Altri segnali. Lega e Fratelli d’Italia si sono astenuti in commissione al Parlamento europeo sulle regole che disciplineranno la distribuzione dei fondi del Recovery and Resilience Facility, lo strumento principale del Next Generation Eu. Matteo Salvini ha più volte detto che le condizioni imposte all’Italia mettono a repentaglio le pensioni e i risparmi italiani, per esempio con una patrimoniale. Nelle linee guida appena aggiornate dalla Commissione europea, che riprendono anche le ultime raccomandazioni ai vari Paesi, non c’è traccia di simili minacce. Le riforme (giustizia, pubblica amministrazione, fisco) sono irrinunciabili per tornare a crescere e a sostenere il debito.

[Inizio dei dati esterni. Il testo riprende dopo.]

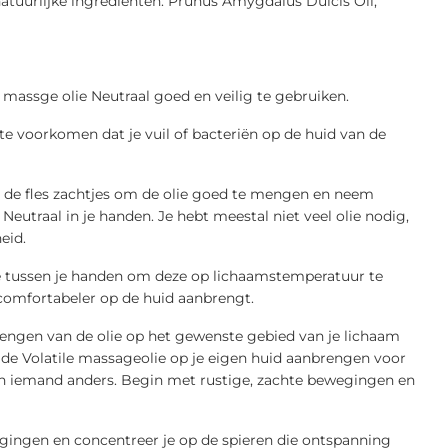
natuurlijke ingrediënten: Prunus Amygdalus Dulcis Oil,
massge olie Neutraal goed en veilig te gebruiken.
e voorkomen dat je vuil of bacteriën op de huid van de
de fles zachtjes om de olie goed te mengen en neem
Neutraal in je handen. Je hebt meestal niet veel olie nodig,
eid.
 tussen je handen om deze op lichaamstemperatuur te
n comfortabeler op de huid aanbrengt.
ngen van de olie op het gewenste gebied van je lichaam
t de Volatile massageolie op je eigen huid aanbrengen voor
an iemand anders. Begin met rustige, zachte bewegingen en
gingen en concentreer je op de spieren die ontspanning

Se non si fanno è in pericolo la concessione di sussidi e prestiti, che andranno impegnati entro il 2023 e spesi entro il 2026. Certo, se si proponesse adesso a Bruxelles quota 100, ci direbbero di no. E farebbero bene, visti i modesti risultati – accertati anche dalla Corte dei conti – sui posti liberati per i giovani (ogni due uscite meno di un ingresso) e l’enorme fardello di debito caricato sulle prossime generazioni. Salvini si lamenta poi che i prestiti europei, a tassi più convenienti di quelli che riusciremmo ad ottenere noi, debbano essere restituiti (entro il 2058). Perché gli altri, più costosi, nonostante l’aiuto della Bce, e con scadenze più ravvicinate, no? I risparmiatori italiani continuano fortunatamente e giustamente a sottoscrivere i titoli pubblici, credendo nella parola dello Stato, che mai è venuta meno. Un grazie anche per la loro infinita pazienza nel seguire le contorsioni del nostro dibattito pubblico.
P.s. Intanto venerdì la Grecia ci ha superato: si finanzia a condizioni migliori delle nostre.